The 2015 Taipei International Book Exhibition (TIBE) will feature New Zealand as the Guest of Honour chosen by our sponsor, the Ministry of Culture, Taiwan and organiser, Taipei Book Fair Foundation (TBFF). The New Zealand National Pavilion will incorporate a wealth of Māori elements in its architectural design and will showcase the glorious art and literature of their culture.
Through a series of author meet-ups and performances planned for the event, to be held 11-16 February at the Taipei World Trade Center, New Zealand’s unique culture and history will be introduced to local readers, the organiser said 22 December at a media conference in Taipei City.
“By designating New Zealand the TIBE Guest of Honour, Taiwan has established a bridge to the southern hemisphere,” said Alice WANG, director of the Ministry of Culture’s Department of Humanities and Publications, which oversees the operation of the book fair.
Ties between the two countries have strengthened substantively with the signing of the ANZTEC economic collaboration agreement in 2013, Wang said, adding that the ministry has teamed up with New Zealand to launch a co-authoring project. Both sides have three graphic novelists taking part in the initiative; they will take up residence in each other’s country and display the initial results during the event.
Si’alei van Toor, director of the New Zealand Commerce and Industry Office in Taipei, said that she hopes the book fair next year will strengthen bilateral cultural ties and show the people of Taiwan the rich culture of her home country.
“New Zealand and Taiwan have a lot in common. We’re both island economies with strong links to our indigenous peoples,” she said.
TBFF Chair Doris WANG expressed her gratitude for the presence of Kevin Chapman, director of the New Zealand Guest of Honour project, at the 22 December media event. She said she expects the annual book festival to garner satisfying results by stimulating Taiwan’s international participation, as well as overall cultural, economic, educational and political development.
“Themed ‘Open Hearts, Open Minds, Open Books’, the Guest of Honour project underscores the open-minded creativity of New Zealand,” Chapman said, “just like an open book that invites the reader to sample the joy of reading therein.”
World Architecture News Award winner Andrew Patterson, who drew his inspiration from “Tokotoko,” a Māori traditional walking stick, designed the New Zealand theme pavilion.
In Māori tradition, the stick is a symbol of authority and status for the speaker in oral literature.
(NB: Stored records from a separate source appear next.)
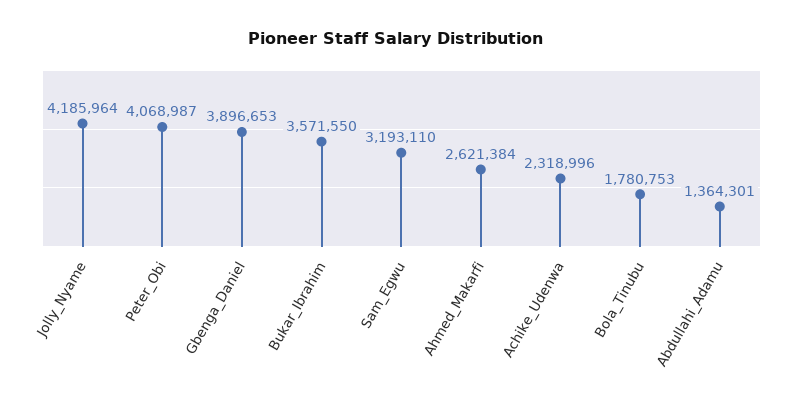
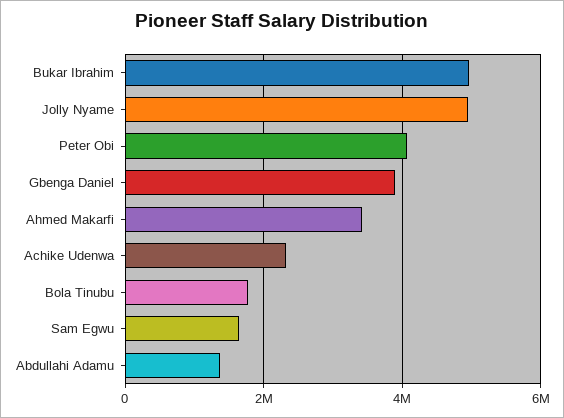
Jolly_Nyame: 4185964 -> 5000000
Bukar_Ibrahim: 3571550 -> 5000000
Sam_Egwu: 3193110 -> 1600000
Ahmed_Makarfi: 2621384 -> 3400000

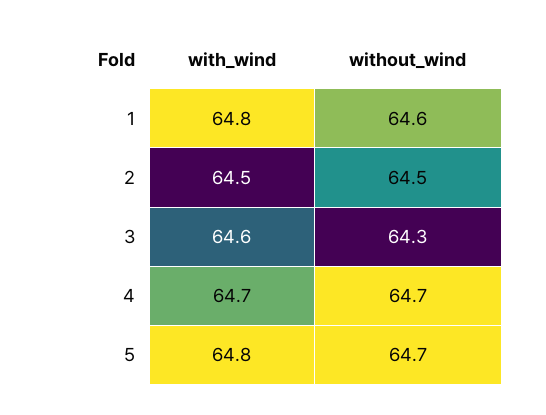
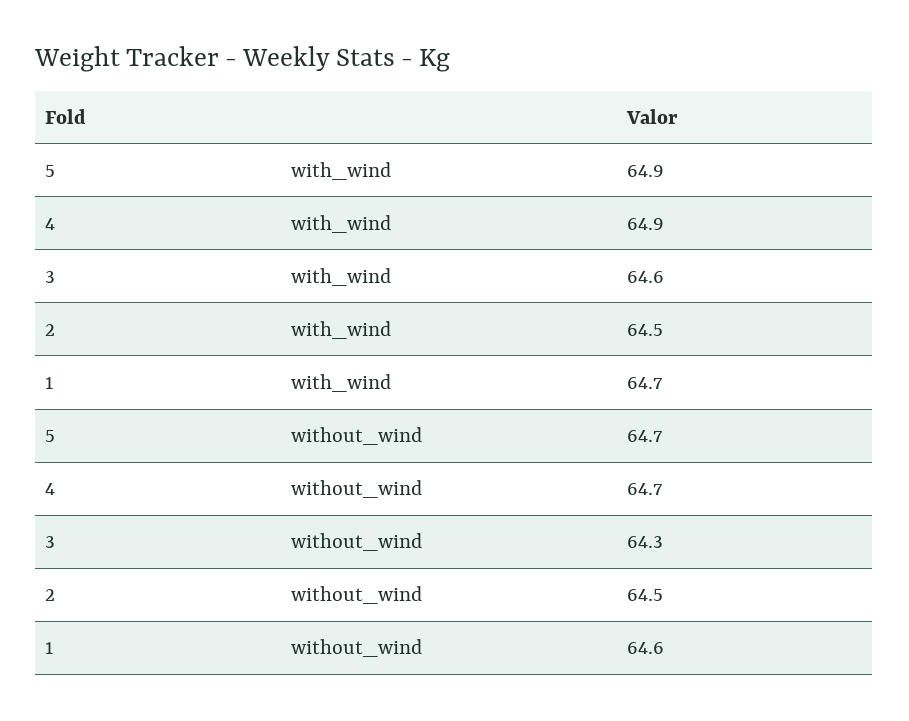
with_wind, 1: 64.8 -> 64.7
with_wind, 4: 64.7 -> 64.9
with_wind, 5: 64.8 -> 64.9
Modelled on three joined Tokotoko sticks, the pavilion represents a space of dialogues on equal footing between the speaker and the reader, between Māori and non-Māori cultures, and between New Zealand and Taiwan.
Moreover, it is a tribute to literature, as the pavilion is constructed mainly out of paper, one of the most essential and important building blocks in literature and publication.
After completion, the pavilion will resemble an archipelago of three 1.8-meter-tall paper islands, surrounding the main exhibition area. The surface of these paper islands will be adorned with laser-cut Māori totems with a modern twist. The enclosed space will house the main Guest of Honour activities, including author meet-ups and Māori dance performances.
A total of 17 New Zealand publishers will participate in the theme pavilion, exhibiting publications on a diverse range of subjects, including architecture, art, culture, fiction, history, science and children’s books. These include several professional educational publishers, who will showcase books dedicated to children’s education, English learning, schooling and upbringing.
In addition, it will feature 22 authors from the country, including 2 illustrators: Gavin Bishop and Sarah Wilkins. Their works will be featured in The New Zealand Children’s Illustration Exhibition at the Children’s Book Pavilion in Hall 3, along with four other NZ illustrators, including Robyn Belton, Donovan Bixley, Andrew Burdan, and Rowan Sommerset.
The 23rd TIBE will present a Kiwi-themed feast, rich not only in literary offerings but also cultural exchange. Members of the New Zealand Māori Arts and Crafts Institute, Ngā Kete Tuku Iho, will perform Māori dances twice almost daily during the book fair. For two sessions—one in the morning and one in the afternoon—from 12 Feb to 16 Feb, they will introduce Māori culture through fascinating dance narratives, which incorporate greetings, challenges and battles, as well as the oral storytelling tradition.
Sculpture is an essential part of Māori culture, too. The Guest of Honour pavilion will also feature a master who will carve a wood sculpture on site during the fair.
As Taiwan’s indigenous tribes and Māori share several significant characteristics, the theme pavilion will also join hands with Taiwan’s Council of Indigenous Peoples to shed light on the ocean-spanning, boundary-crossing links.
The New Zealand Guest of Honour Programme is sponsored by Creative New Zealand, Education New Zealand, Publishers Association of New Zealand, New Zealand Ministry of Foreign Affairs and Trade, New Zealand Ministry for Culture and Heritage, Copyright Licensing New Zealand, Book Systems International and Te Puni Kōkiri. The programme is with the support of New Zealand Commerce and Industry Office Taipei and has partnership with Council of Indigenous Peoples, Taiwan and New Zealand Book Council.